If you are Microsoft and you have a bug in your API that is used by millions of devs around the world, then you will probably want to just create a new function and update the docs on the old one. If you can, you would also want to update the compiler to give warnings as well. (Though even then you may be able to change the existing system; remember when MS switched VC to the C++ standard and you had to update all of your #include iostreams and add using stds to get simple, existing console apps working again?)

It basically depends on what the function is. If it is something basic that will have massive ripple effects, then it could break a lot of code. If it is just an ancillary function, then you may as well fix it. Of course if you are Microsoft and your other code depends on a bug in one of your functions, then you probably should fix it since that is just plain embarrassing to keep. If other devs rely on the bug (that you created), then you may have an obligation to the users to not break their code that you caused to be buggy.
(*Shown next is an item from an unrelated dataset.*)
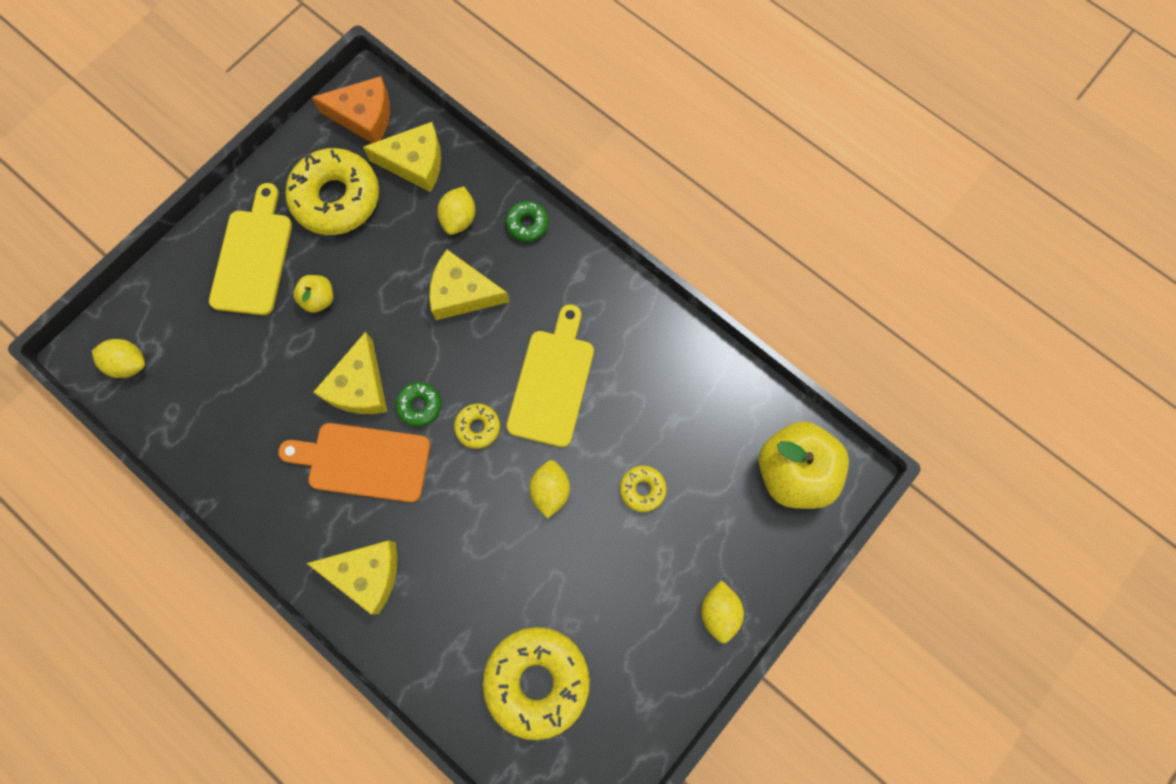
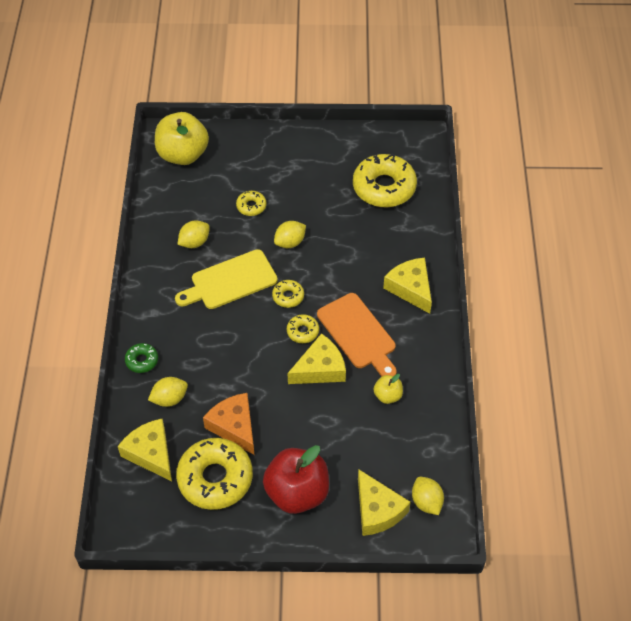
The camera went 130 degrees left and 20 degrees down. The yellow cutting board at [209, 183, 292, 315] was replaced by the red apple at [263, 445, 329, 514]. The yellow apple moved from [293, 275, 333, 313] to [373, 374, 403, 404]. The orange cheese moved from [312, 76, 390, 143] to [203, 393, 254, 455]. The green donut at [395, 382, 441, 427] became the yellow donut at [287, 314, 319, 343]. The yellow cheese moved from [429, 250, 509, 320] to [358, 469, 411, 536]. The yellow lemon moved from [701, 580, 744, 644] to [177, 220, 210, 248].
If you are a small company or independent developer, then sure, go ahead and fix the function. If you only need to update yourself or a few people on the new usage then fixing it is the best solution, especially since it is not even a big deal because all it really requires is an added note to the docs for the function. eg do not pass NULL or an exception is thrown if hWnd is the desktop, etc.

Another option as a sort of compromise would be to create a wrapper function. You could create a small, inline function that checks the args and then calls the existing function. That way you don’t really have to do much in the short term and eventually when people have moved to the new one, you can deprecate or even remove the old one, moving the code to the new once between the checks.


In most scenarios, it is better to fix a buggy function, particularly if you are merely adding argument checks as opposed to completely changing the behavior of the function. It is not really a good idea to facilitate—read encourage—bad coding just because it would break some existing code (especially if the code is free!) Think about it: if someone is creating a new program, then they can do it right from the start instead of relying on a bug. If they are re-compiling an old program that depends on the bug, then they can just update the code. Again, it depends on how messy and convoluted the code is, how many people are affected, and whether or not they pay you, but it is quite common to have to update old code to for example initialize variables that hand’t been, or check for error codes, etc.

To sum up, in your specific example (given the information provided), you should just fix it.